L’Ops di Unicredit su Banco BPM ha scatenato le reazioni politiche di due “pesi massimi” del governo: il ministro dell’Economia, Giancarlo Giorgetti, e il vicepremier e leader leghista, Matteo Salvini.
La posizione di Giorgetti
Il ministro dell'Economia ha lamentato la mancanza di una preventiva consultazione con il governo da parte di Unicredit. ”L’operazione è stata comunicata, ma non concordata col governo”. E ha aggiunto: “Poi vedremo, come è noto esiste la golden power. Il governo farà le sue valutazioni, valuterà attentamente quando Unicredit invierà la sua proposta per le autorizzazioni del caso”. Il ministro ha sottolineato che un'operazione di tale portata dovrebbe prevedere una trasparenza istituzionale maggiore, lasciando intendere che il "galateo" in queste circostanze prevede che il Tesoro venga informato.
Tuttavia, Giorgetti ha ricordato che il governo ha a disposizione lo strumento della golden power, che potrebbe essere esercitato qualora l'operazione venisse ritenuta lesiva dell'interesse nazionale.
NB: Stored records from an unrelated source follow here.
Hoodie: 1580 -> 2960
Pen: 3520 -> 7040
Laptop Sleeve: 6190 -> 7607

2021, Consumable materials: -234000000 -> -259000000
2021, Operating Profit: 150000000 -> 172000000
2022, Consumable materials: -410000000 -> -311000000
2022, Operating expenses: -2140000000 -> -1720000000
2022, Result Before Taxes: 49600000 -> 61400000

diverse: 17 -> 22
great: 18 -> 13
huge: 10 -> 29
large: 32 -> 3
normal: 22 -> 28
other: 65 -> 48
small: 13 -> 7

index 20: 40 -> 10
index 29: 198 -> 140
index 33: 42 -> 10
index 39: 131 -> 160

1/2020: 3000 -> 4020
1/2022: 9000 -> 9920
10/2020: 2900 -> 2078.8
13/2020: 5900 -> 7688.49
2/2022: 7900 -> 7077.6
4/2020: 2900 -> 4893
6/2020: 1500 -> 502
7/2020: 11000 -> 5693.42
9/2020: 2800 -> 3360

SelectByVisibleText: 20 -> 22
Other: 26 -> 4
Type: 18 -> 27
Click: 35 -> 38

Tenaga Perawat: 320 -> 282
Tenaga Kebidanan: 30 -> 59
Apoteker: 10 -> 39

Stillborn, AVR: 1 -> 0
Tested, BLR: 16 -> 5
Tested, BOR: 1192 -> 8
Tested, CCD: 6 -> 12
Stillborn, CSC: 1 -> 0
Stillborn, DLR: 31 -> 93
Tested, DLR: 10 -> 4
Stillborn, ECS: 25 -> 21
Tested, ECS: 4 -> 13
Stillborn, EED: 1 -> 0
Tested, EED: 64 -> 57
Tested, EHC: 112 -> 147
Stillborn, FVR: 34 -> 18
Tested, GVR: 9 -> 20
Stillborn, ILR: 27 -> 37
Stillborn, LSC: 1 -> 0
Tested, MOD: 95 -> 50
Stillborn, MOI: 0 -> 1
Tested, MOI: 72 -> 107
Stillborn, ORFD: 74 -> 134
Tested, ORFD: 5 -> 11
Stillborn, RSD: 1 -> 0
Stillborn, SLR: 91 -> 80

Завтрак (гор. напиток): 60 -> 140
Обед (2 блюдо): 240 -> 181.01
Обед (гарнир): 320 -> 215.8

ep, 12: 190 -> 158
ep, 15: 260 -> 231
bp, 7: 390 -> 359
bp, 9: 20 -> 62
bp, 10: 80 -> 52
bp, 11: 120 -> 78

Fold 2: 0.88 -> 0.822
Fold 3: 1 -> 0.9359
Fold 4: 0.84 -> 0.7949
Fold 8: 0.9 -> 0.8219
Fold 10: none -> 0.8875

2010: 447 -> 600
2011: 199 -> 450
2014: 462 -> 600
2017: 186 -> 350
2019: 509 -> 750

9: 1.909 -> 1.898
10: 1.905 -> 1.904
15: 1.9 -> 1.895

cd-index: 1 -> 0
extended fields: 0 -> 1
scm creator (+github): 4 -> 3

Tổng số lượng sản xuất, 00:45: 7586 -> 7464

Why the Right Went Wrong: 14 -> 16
Con una citazione di von Clausewitz, “il modo più sicuro per perdere la guerra è impegnarsi su due fronti, poi chissà che magari questa volta questa regola non sarà vera”, ha suggerito la complessità di impegnarsi su più fronti, considerato che l’istituto guidato dal Ceo Andrea Orcel punta anche alla tedesca Commerzbank.
La posizione di Salvini
Il vicepremier, dal canto suo, ha espresso un forte scetticismo sull'operazione, sottolineando il rischio di creare concentrazioni eccessive nel settore bancario e di favorire interessi stranieri rispetto a quelli italiani. “A me le concentrazioni e i monopoli non piacciono mai. Ero rimasto al fatto che Unicredit volesse crescere in Germania. Non so perché abbia cambiato idea. Unicredit ormai di italiano ha poco e niente: è una banca straniera”, ha rimarcato.
Salvini ha ribadito il suo storico sostegno a un terzo polo bancario italiano che includa Mps e Banco Bpm. “A me sta a cuore che realtà come Bpm e Mps, che stanno collaborando, soggetti italiani che potrebbero creare il terzo polo italiano, non vengano messe in difficoltà”, ha aggiunto non escludendo che ci possano essere manovre ostili: "Non vorrei che qualcuno volesse fermare l’accordo Bpm-Mps per fare un favore ad altri.", e ha interpretato l'operazione di Unicredit come un possibile tentativo di bloccare tale progetto. Così, non ha mancato di lanciare una stoccata a Banca d’Italia, "L’interrogativo mio e di tanti risparmiatori è: Banca d’Italia c’è? Che fa? Esiste? Che dice? Vigila?", ha evidenziato criticando l’operato di Via Nazionale.
"Siccome sono tra i più pagati d’Italia, da cittadino italiano vorrei sapere se è tutto sotto controllo", ha concluso sollevando dubbi sul suo ruolo di vigilanza e chiedendo maggiore trasparenza e responsabilità da parte dell’istituzione.
La questione di fondo
Pur se i commenti non sono stati formulati con le stesse modalità, le parole di Giorgetti e Salvini sembrano riflettere due differenti problematiche. Giorgetti, con un approccio tecnico e istituzionale, punta a gestire l'operazione nell'ambito degli strumenti normativi a disposizione, senza aprire conflitti frontali. Salvini, invece, ha adottato una linea più politica, difendendo l'identità italiana delle banche e criticando l’eventuale perdita di controllo nazionale.
Ma c’è un nodo più profondo
Unicredit-Banco Bpm sarebbe la seconda operazione italiana di rilevante portata degli ultimi anni dopo Intesa Sanpaolo-Ubi del 2020. Integrazioni che hanno messo in luce la “solitudine” di Mps rispetto a questo quadro in movimento (cui si potrebbe aggiungere anche il rafforzamento di Unipol in Bper e in Popolare Sondrio).
La resistenza a inglobare una banca con problemi storici di bilancio (oggi però superati grazie all’operato dell’ad Lovaglio) suona comunque critica rispetto alle aspettative di un governo che non ha mai nascosto di “fare il tifo” per il terzo polo oltre Intesa e Unicredit. E il fatto che Giorgetti abbia ventilato l’esercizio della golden power sembra proprio significare che una delle bussole è la salvaguardia degli interessi nazionali.